### CONSEGNA
Per favore, estrai alla lettera dal brano sulla OWASP Top 10 2013 la parte che inizia con le parole "2° Broken Authentication" e termina dopo "GET e POST.".

### BRANO CITATO

"""

La “OWASP Top 10 2013” (prelevabile cliccando qui; file in formato PDF) si propone come un valido aiuto per professionisti e realtà aziendali. L’obiettivo è quello di diffondere una maggiore consapevolezza sulle minacce informatiche e favorirne una più corretta gestione.
Di seguito le problematiche che OWASP menziona in ordine di importanza: vediamone in breve il significato.
1° Injection Flaws (in 1° posizione nel 2010)
Si chiama “SQL injection” una particolare pratica di hacking che mira a colpire applicazioni web che si appoggiano a DBMS (ad esempio, MySQL, SQL Server, Oracle, Access e così via) per la memorizzazione e la gestione di dati. L’attacco si concretizza quando l’aggressore riesce ad inviare, semplicemente usando il browser, una query SQL arbitraria all’applicazione web.
Quando i dati inviati in input non vengono opportunamente filtrati, l’interrogazione SQL ricevuta in ingresso dalla pagina web, potrebbe essere “agganciata” alla query effettuata a livello server dall’applicazione web. I risultati possono essere drammatici: l’aggressore, nel caso in cui l’attacco dovesse andare a buon fine, può essere in grado di alterare dati memorizzati nel database, aggiungere informazioni maligne nelle pagine web dinamiche generate a partire dal contenuto della base dati, modificare username e password.
2° Broken Authentication and Session Management (in 3° posizione nel 2010)
Le credenziali di autenticazione e i “session token” sono spesso non adeguatamente difesi.
Un “session token” è un identificatore univoco, solitamente prodotto nella forma di un valore di hash, che viene generato ed inviato dal server al client in modo tale da stabilire la corrente sessione di lavoro. Il client memorizza ed invia il token come un cookie HTTP trasmettendolo come parametro nelle query GET e POST.
Un aggressore può sfruttare le “lacune” nella gestione di questi dati per modificare password, chiavi od assumere identità altrui.
3° Cross Site Scripting (XSS) (in 2° posizione nel 2010)
Una vulnerabilità XSS si presenta nel momento in cui un’applicazione prende in carico i dati ricevuti in ingresso reinviandoli poi al browser web senza operare una validazione dell’input o senza codificarlo in alcun modo.
Malintenzionati possono sfruttare falle XSS per eseguire script nocivi attraverso il browser web dell’utente, sottraendo dati di autenticazione, invocando il download di malware, modificando porzioni del sito web visitato.
4° Insecure Direct Object Reference (in 4° posizione anche nel 2010)
Il problema di sicurezza si verifica nel momento in cui lo sviluppatore espone in chiaro dei riferimenti ad oggetti-chiave come file, directory, database, chiavi. L’aggressore potrebbe manipolare questi riferimenti per accedere ad altri oggetti senza alcuna autorizzazione.
5° Security Misconfiguration (in 6° posizione nel 2010)
Una configurazione lato server sicura è sempre la chiave di volta per non avere problemi di sicurezza. I software installati debbono essere sempre mantenuti aggiornati e le impostazioni di applicazioni, framework, software server, database server e sistemi operativi vanno sempre revisionate per accertarsi della loro adeguatezza.
6° Sensitive date exposure (non in classifica nel 2010)

"""

### RECORD RIPORTATI
"""

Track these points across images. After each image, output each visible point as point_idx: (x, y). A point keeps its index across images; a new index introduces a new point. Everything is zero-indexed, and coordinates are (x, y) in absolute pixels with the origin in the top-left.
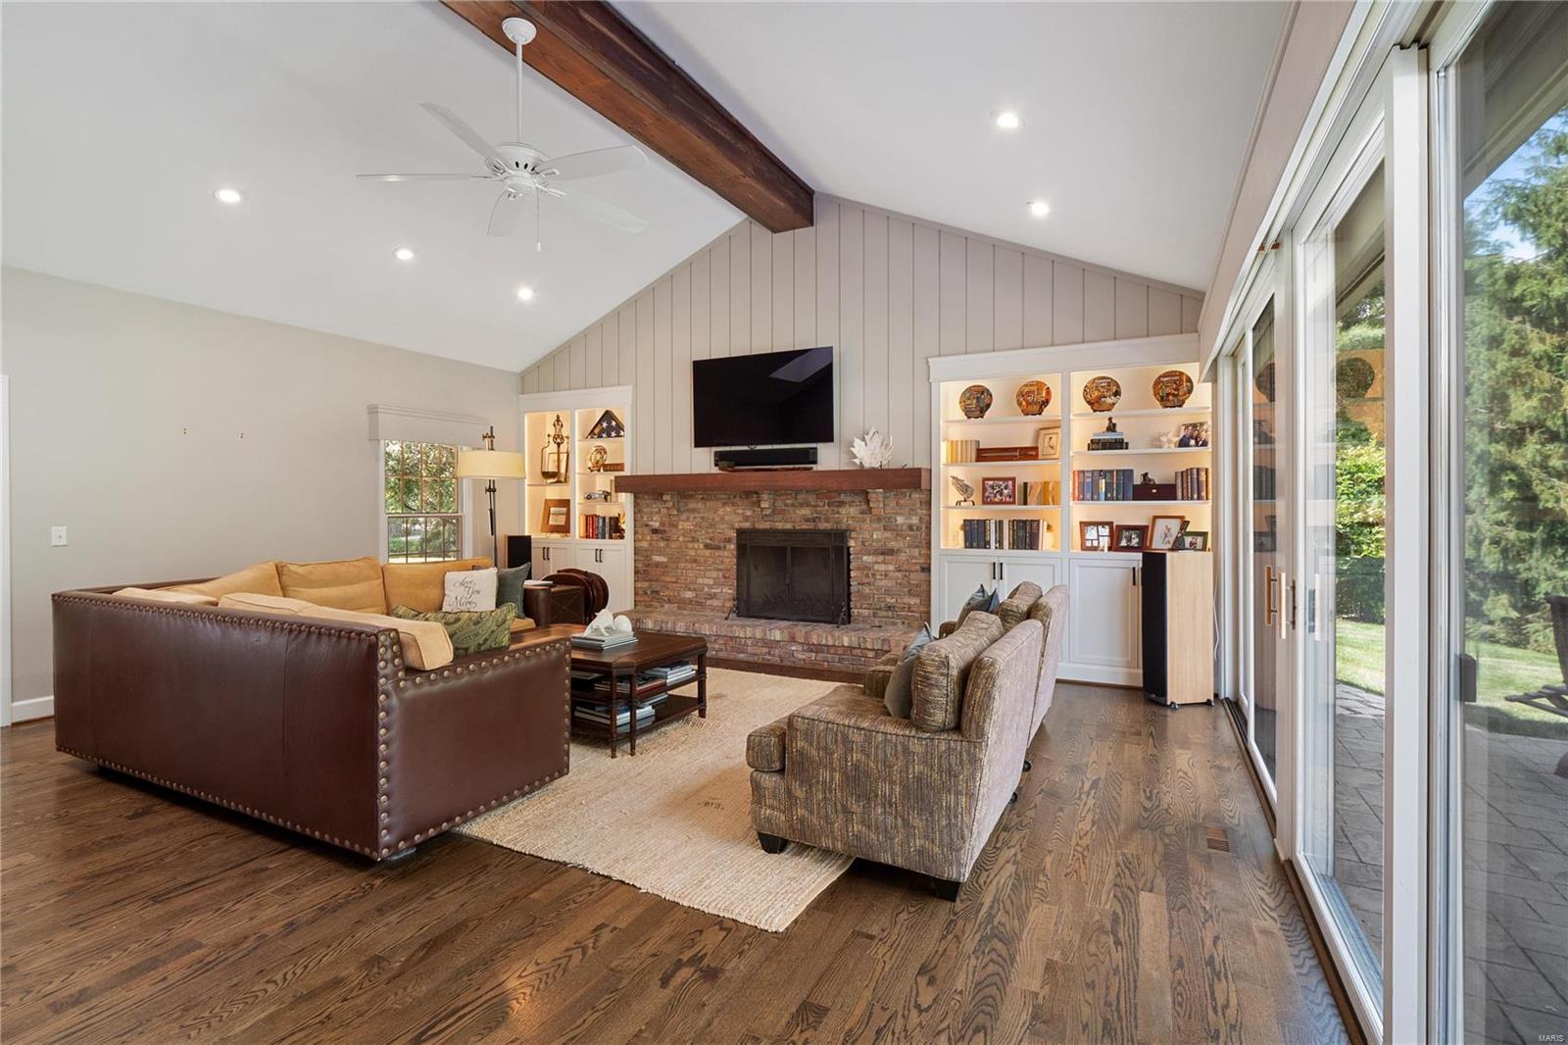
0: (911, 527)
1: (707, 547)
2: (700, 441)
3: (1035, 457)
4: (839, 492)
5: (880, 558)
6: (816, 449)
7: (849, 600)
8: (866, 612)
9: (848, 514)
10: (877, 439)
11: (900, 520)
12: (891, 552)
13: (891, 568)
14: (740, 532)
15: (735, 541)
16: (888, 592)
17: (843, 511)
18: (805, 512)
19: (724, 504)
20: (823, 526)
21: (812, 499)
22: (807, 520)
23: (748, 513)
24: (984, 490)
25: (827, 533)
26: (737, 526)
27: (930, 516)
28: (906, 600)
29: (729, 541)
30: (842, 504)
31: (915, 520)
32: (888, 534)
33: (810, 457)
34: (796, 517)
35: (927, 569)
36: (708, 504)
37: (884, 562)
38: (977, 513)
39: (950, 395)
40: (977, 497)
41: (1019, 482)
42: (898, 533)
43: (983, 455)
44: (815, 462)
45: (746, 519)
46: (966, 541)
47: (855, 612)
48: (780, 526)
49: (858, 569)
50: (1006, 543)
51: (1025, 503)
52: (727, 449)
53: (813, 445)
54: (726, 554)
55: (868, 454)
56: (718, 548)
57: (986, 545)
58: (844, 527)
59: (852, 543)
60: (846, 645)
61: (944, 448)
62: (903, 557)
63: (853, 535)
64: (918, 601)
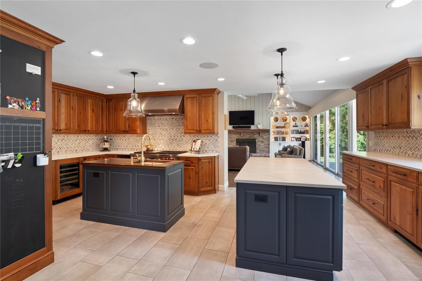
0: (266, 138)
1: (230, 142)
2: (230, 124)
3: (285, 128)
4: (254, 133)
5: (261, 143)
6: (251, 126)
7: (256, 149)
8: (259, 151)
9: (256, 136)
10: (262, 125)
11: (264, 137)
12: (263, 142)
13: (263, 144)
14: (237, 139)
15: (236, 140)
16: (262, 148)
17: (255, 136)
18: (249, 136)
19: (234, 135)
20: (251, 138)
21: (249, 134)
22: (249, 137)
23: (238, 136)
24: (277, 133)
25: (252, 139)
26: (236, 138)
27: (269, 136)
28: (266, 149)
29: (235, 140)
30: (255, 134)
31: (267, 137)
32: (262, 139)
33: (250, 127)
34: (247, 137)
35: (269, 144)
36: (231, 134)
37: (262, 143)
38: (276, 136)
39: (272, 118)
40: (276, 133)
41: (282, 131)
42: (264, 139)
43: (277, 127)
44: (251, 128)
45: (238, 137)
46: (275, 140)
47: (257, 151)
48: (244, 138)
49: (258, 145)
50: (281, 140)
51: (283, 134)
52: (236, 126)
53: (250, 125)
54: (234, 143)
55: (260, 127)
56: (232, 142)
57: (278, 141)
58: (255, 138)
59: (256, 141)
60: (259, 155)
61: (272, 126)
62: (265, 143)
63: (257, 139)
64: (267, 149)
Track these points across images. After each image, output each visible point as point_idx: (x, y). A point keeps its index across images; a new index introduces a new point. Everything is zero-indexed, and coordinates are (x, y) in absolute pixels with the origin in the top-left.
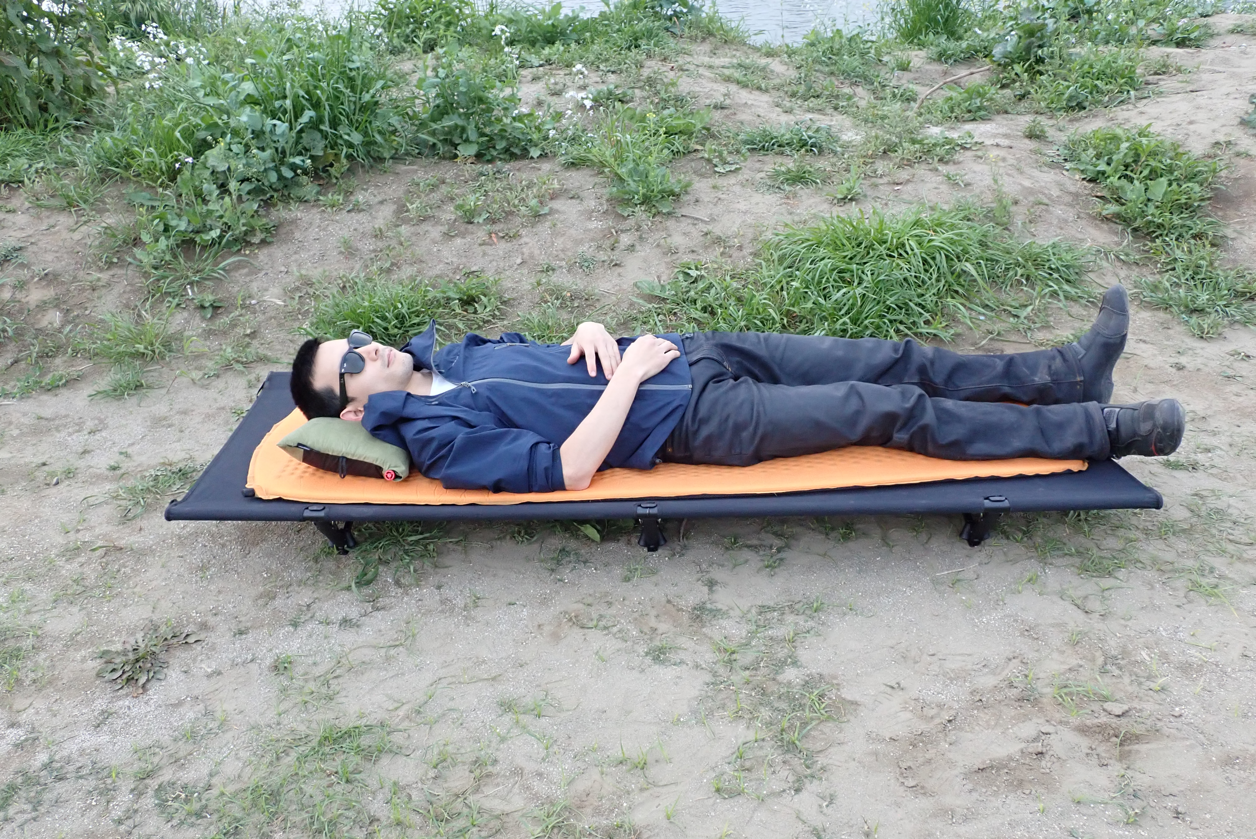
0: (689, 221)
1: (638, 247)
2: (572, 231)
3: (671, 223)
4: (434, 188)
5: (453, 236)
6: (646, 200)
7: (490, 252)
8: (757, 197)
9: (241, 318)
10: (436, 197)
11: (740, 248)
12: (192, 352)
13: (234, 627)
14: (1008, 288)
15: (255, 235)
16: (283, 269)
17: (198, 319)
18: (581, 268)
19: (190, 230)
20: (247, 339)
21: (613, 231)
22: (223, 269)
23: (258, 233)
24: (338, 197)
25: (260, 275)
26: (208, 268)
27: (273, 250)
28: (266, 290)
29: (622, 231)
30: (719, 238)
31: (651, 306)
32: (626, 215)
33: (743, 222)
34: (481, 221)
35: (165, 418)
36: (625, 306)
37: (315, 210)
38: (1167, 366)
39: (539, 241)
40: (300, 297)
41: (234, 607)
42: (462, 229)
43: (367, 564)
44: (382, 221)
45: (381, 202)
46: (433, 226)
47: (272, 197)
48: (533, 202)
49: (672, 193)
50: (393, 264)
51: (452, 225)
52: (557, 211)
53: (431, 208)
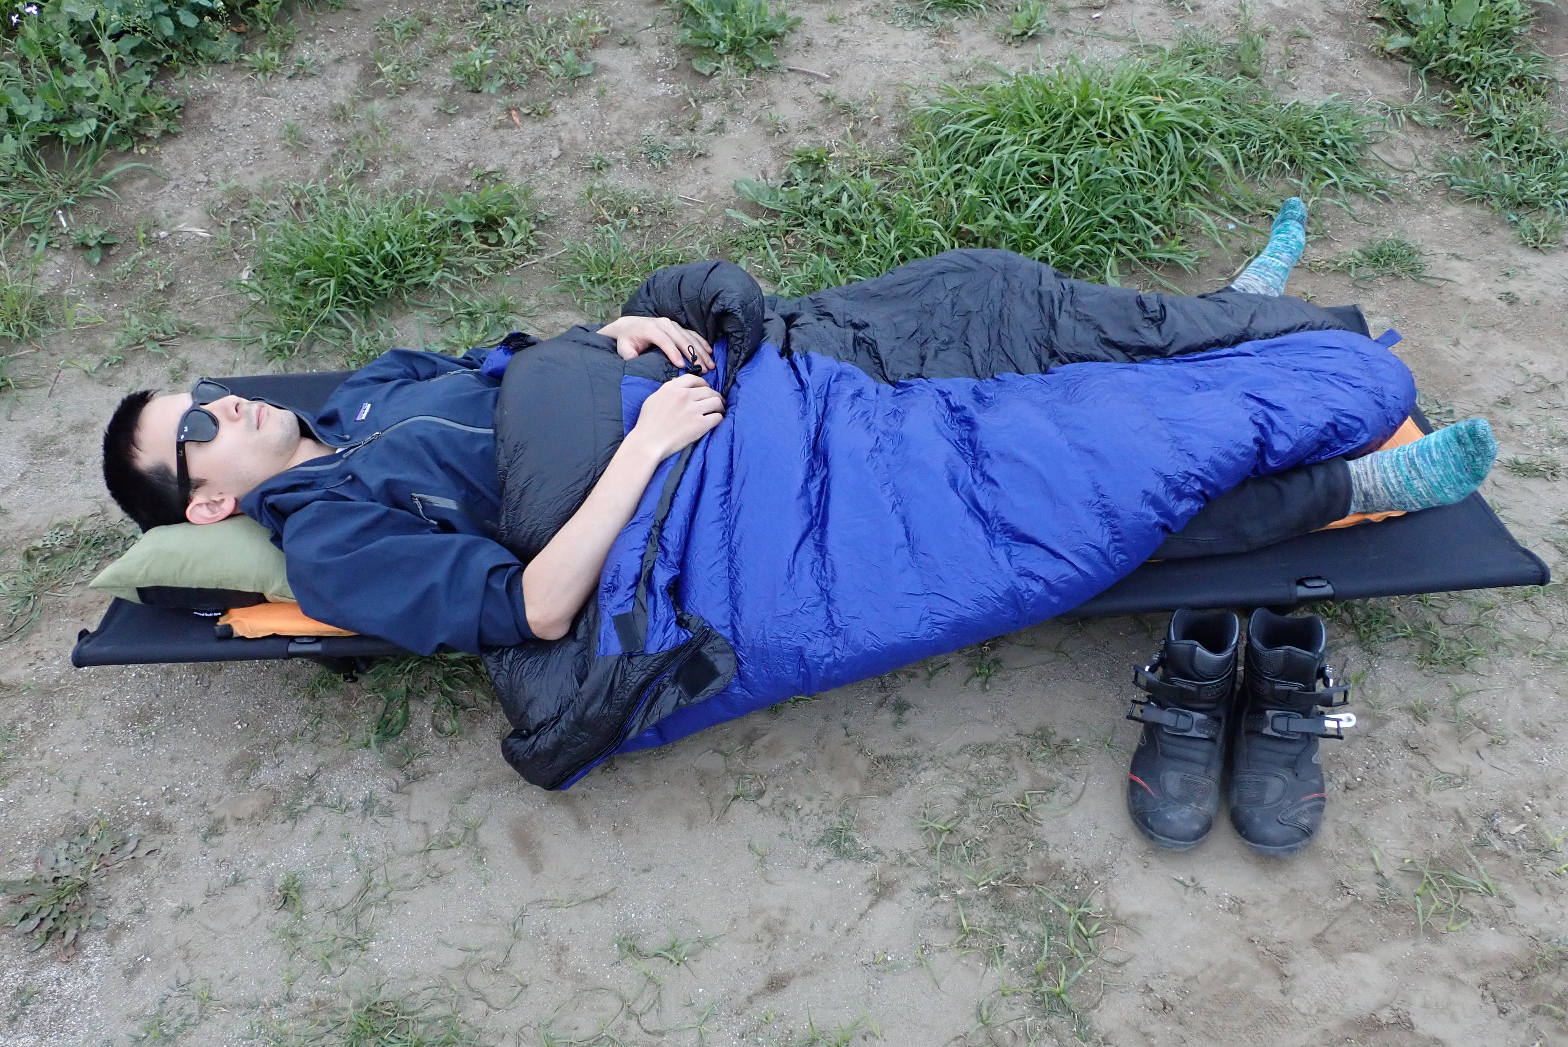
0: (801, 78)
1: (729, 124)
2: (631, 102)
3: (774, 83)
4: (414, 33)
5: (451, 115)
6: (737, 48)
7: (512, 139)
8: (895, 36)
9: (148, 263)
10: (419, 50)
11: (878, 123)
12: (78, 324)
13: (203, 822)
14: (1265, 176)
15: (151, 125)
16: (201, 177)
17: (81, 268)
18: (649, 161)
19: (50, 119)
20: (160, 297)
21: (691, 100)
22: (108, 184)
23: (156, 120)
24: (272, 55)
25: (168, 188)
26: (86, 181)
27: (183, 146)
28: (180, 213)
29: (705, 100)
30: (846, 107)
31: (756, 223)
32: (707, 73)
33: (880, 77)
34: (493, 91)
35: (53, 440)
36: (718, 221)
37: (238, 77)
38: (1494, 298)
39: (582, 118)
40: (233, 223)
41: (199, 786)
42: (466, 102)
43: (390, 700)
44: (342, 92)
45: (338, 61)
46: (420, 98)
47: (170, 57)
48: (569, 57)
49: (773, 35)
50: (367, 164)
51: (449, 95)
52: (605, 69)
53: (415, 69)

"""

### LA TUA RISPOSTA
2° Broken Authentication and Session Management (in 3° posizione nel 2010)
Le credenziali di autenticazione e i “session token” sono spesso non adeguatamente difesi.
Un “session token” è un identificatore univoco, solitamente prodotto nella forma di un valore di hash, che viene generato ed inviato dal server al client in modo tale da stabilire la corrente sessione di lavoro. Il client memorizza ed invia il token come un cookie HTTP trasmettendolo come parametro nelle query GET e POST.